**TASK**
Return the material below exactly, but only from the line with "خداحافظ لایتنینگ... ترکیدن" through the line with "Зря парился!", and without its pictures.

========================

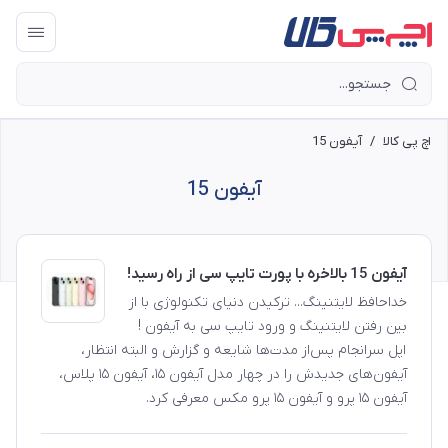
اچ پی کالا
/
آیفون 15
آیفون 15
آیفون 15 بالاخره با پورت تایپ سی از راه رسید!
خداحافظ لایتنینگ... ترکیدن دنیای تکنولوژی با از
بین رفتن لایتنینگ و ورود تایپ سی به آیفون !
اپل سرانجام پس‌از مدت‌ها شایعه و گزارش و البته انتظار،
آیفون‌های جدیدش را در چهار مدل آیفون ۱۵، آیفون ۱۵ پلاس،
آیفون ۱۵ پرو و آیفون ۱۵ پرو مکس معرفی کرد.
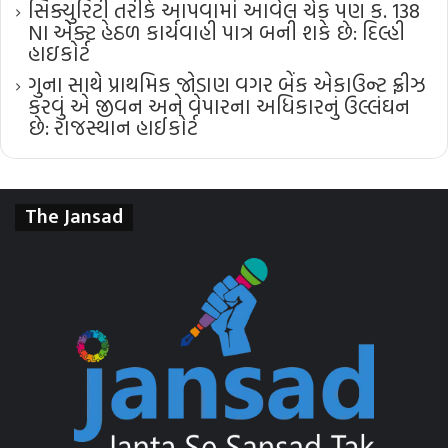
સિક્યુરિટી તરીકે આપવામાં આવેલ ચેક પણ ક. 138
NI એક્ટ હેઠળ કાર્યવાહી પાત્ર બની શકે છે: દિલ્હી
હાઇકોર્ટ
ગુના સાથે પ્રાથમિક જોડાણ વગર બેંક એકાઉન્ટ ફ્રીઝ
કરવું એ જીવન અને વેપારના અધિકારનું ઉલ્લંઘન
છે: રાજસ્થાન હાઈકોર્ટ
The Jansad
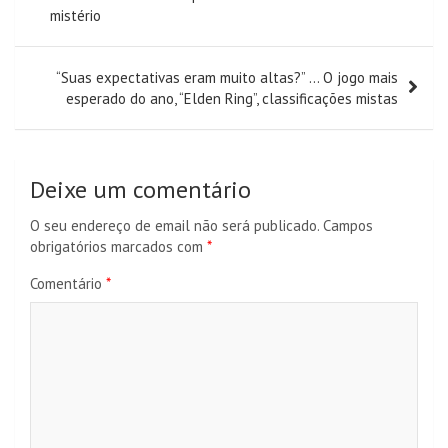
artigos
mistério
“Suas expectativas eram muito altas?” … O jogo mais
esperado do ano, “Elden Ring”, classificações mistas
Deixe um comentário
O seu endereço de email não será publicado.
Campos
obrigatórios marcados com
*
Comentário
*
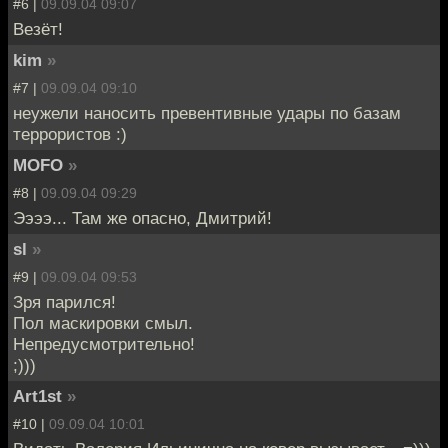
#6 |
09.09.04 09:07
Везёт!
kim
»
#7 |
09.09.04 09:10
неужели наносить превентивные удары по базам
террористов :)
MOFO
»
#8 |
09.09.04 09:29
Ээээ... Там же опасно, Дмитрий!
sl
»
#9 |
09.09.04 09:53
Зря парился!
Пол маскировки смыл.
Непредусмотрительно!
;)))
Art1st
»
#10 |
09.09.04 10:01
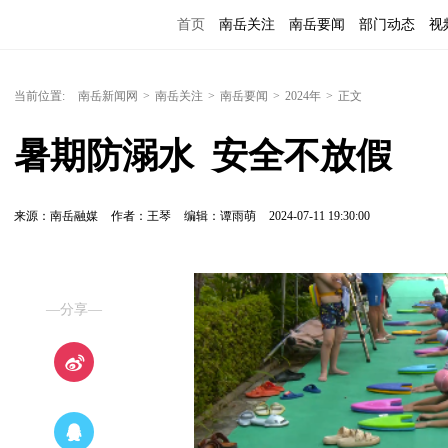
首页
南岳关注
南岳要闻
部门动态
视
便民服务
当前位置:
南岳新闻网
>
南岳关注
>
南岳要闻
>
2024年
>
正文
暑期防溺水  安全不放假
来源：南岳融媒
作者：王琴
编辑：谭雨萌
2024-07-11 19:30:00
—分享—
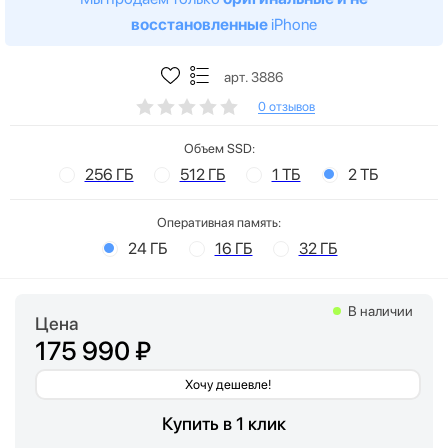
восстановленные
iPhone
арт. 3886
0 отзывов
Объем SSD:
256 ГБ
512 ГБ
1 ТБ
2 ТБ
Оперативная память:
24 ГБ
16 ГБ
32 ГБ
В наличии
Цена
175 990 ₽
Хочу дешевле!
Купить в 1 клик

========================

**ANSWER SECTION**
خداحافظ لایتنینگ... ترکیدن دنیای تکنولوژی با از
بین رفتن لایتنینگ و ورود تایپ سی به آیفون !
اپل سرانجام پس‌از مدت‌ها شایعه و گزارش و البته انتظار،
آیفون‌های جدیدش را در چهار مدل آیفون ۱۵، آیفون ۱۵ پلاس،
آیفون ۱۵ پرو و آیفون ۱۵ پرو مکس معرفی کرد.
સિક્યુરિટી તરીકે આપવામાં આવેલ ચેક પણ ક. 138
NI એક્ટ હેઠળ કાર્યવાહી પાત્ર બની શકે છે: દિલ્હી
હાઇકોર્ટ
ગુના સાથે પ્રાથમિક જોડાણ વગર બેંક એકાઉન્ટ ફ્રીઝ
કરવું એ જીવન અને વેપારના અધિકારનું ઉલ્લંઘન
છે: રાજસ્થાન હાઈકોર્ટ
The Jansad
artigos
mistério
“Suas expectativas eram muito altas?” … O jogo mais
esperado do ano, “Elden Ring”, classificações mistas
Deixe um comentário
O seu endereço de email não será publicado.
Campos
obrigatórios marcados com
*
Comentário
*
#6 |
09.09.04 09:07
Везёт!
kim
»
#7 |
09.09.04 09:10
неужели наносить превентивные удары по базам
террористов :)
MOFO
»
#8 |
09.09.04 09:29
Ээээ... Там же опасно, Дмитрий!
sl
»
#9 |
09.09.04 09:53
Зря парился!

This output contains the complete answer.